Peace and Justice Shall Embrace is a collection of essays honouring the teaching ministry of Millard Lind, long-time professor of Old Testament at Associated Mennonite Biblical Seminary in Elkhart, Ind. The articles included in this volume were written by students of Lind over the years. Of the nine authors of the major essays, two are now pastors, five are professors at Mennonite colleges and universities, including Douglas Miller at Tabor College in Hillsboro, Kan., and two are professors at public universities.

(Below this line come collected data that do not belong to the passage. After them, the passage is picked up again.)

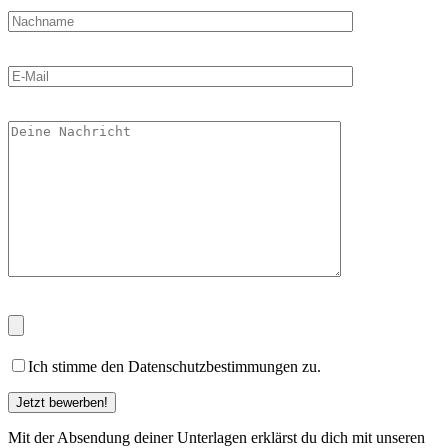
Ich stimme den Datenschutzbestimmungen zu.
Mit der Absendung deiner Unterlagen erklärst du dich mit unseren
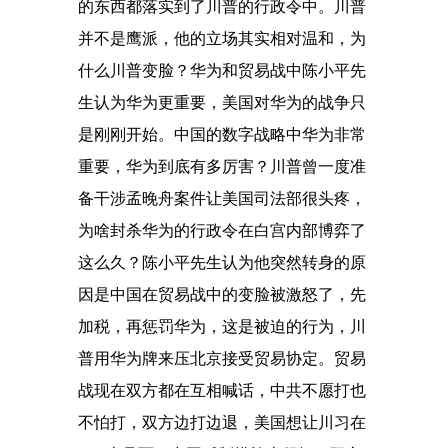
的东西都落实到了川普的行政令中。川普
并不是鹰派，他的立场其实相对温和，为
什么川普变脸？华为和贸易战中陈小平先
生认为华为更重要，美国对华为的战争只
是刚刚开始。中国的数字战略中华为非常
重要，华为到底有多厉害？川普曾一度准
备干涉孟晚舟案件让美国司法部很头疼，
为啥封杀华为的行政令在白宫内部博弈了
这么久？陈小平先生认为他突然转身的原
因是中国在贸易战中的变脸被激怒了，先
加税，再惩罚华为，这是被迫的行为，川
普用华为牌来压北京接受贸易协定。贸易
战现在双方都在互相喊话，中共不愿打也
不怕打，双方边打边退，美国想让川习在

Lind is known for his ground-breaking work on the theology of divine politics in the Old Testament period, particularly in connection with the themes of peace, justice and nonviolence. His most important book, Yahweh is a Warrior (Herald Press, 1980), presents the idea that the nonviolent behaviour of the people in the Exodus and other contexts is based on deferring to God the role and right to bring justice and wage war. Lind also contributed the volume Ezekiel, in the Believers Church Bible Commentary series (Herald Press, 1996). In continuity with Lind’s interests, the articles in Peace and Justice Shall Embrace explore in some way the peaceable character of biblical visions of justice.

The essays raise provocative issues in regard to anabaptist-Mennonite theologies of peace and justice – for instance, whether a vision of a warrior God is ultimately compatible with Mennonite pacifism. Most of the essays assume a fairly sophisticated reader, those with some familiarity with a scholarly study of the Old Testament. Teachers of the Old Testament or Christian studies and seminary students would benefit from digesting the contents of this volume. However, many readers of the MB Herald may find it inaccessible.

Gordon Zerbe is Associate Professor of New Testament at Canadian Mennonite Bible College/Mennonite College Federation in Winnipeg.